§ **DATASET SECTION**:

┄┄┄┄┄┄

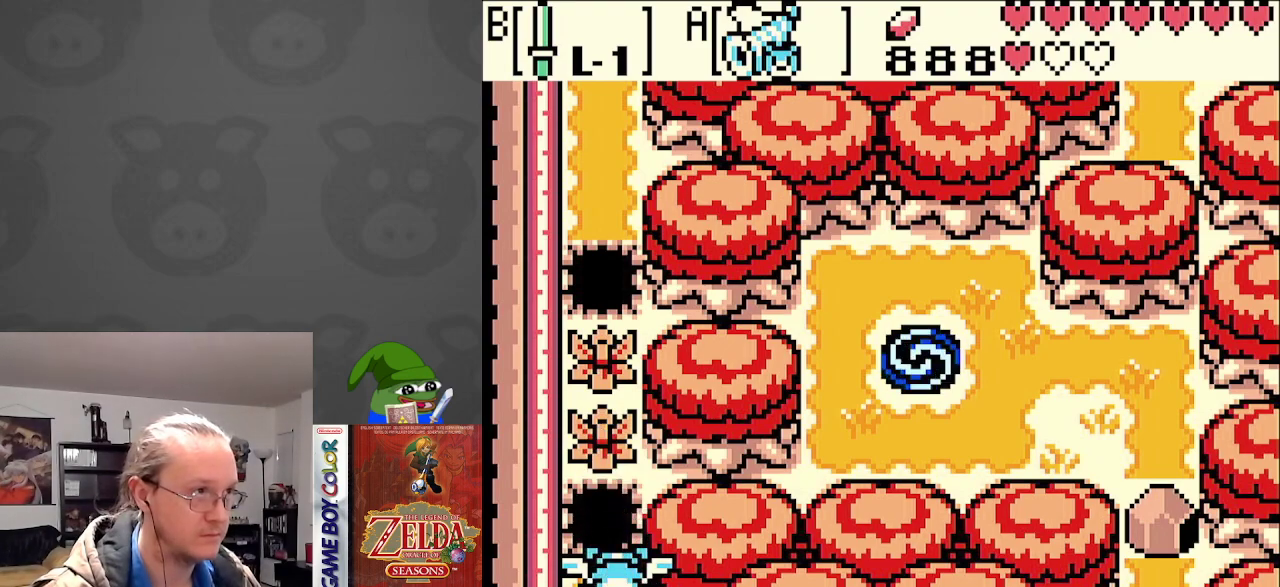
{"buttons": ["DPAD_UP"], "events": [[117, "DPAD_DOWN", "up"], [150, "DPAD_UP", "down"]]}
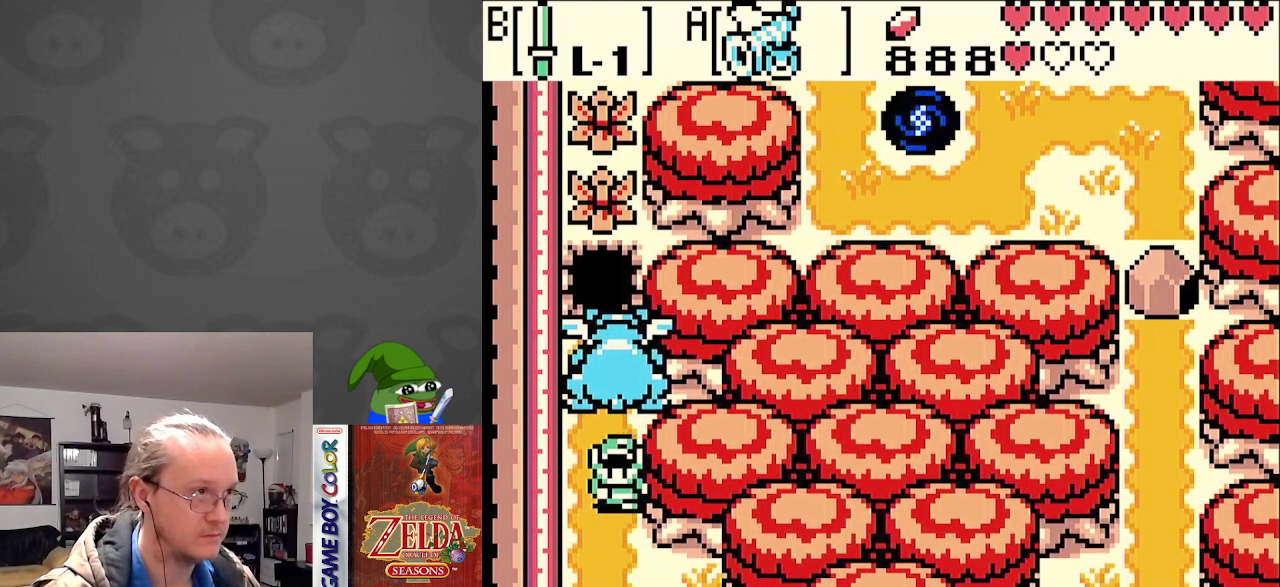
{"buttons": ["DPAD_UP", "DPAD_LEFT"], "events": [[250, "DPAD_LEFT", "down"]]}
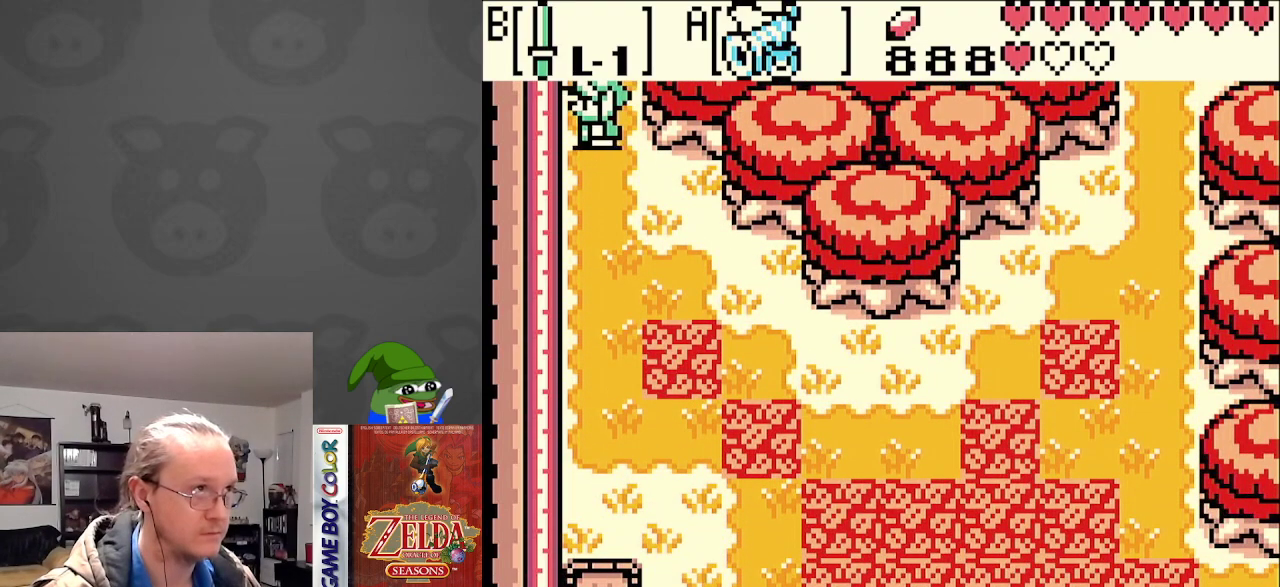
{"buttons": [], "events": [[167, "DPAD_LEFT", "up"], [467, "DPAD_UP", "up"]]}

┄┄┄┄┄┄

§ **ABOUT THIS TASK**:
Write only the number of lines in the data where the string "down" can be found.

§ **ANSWER**:
2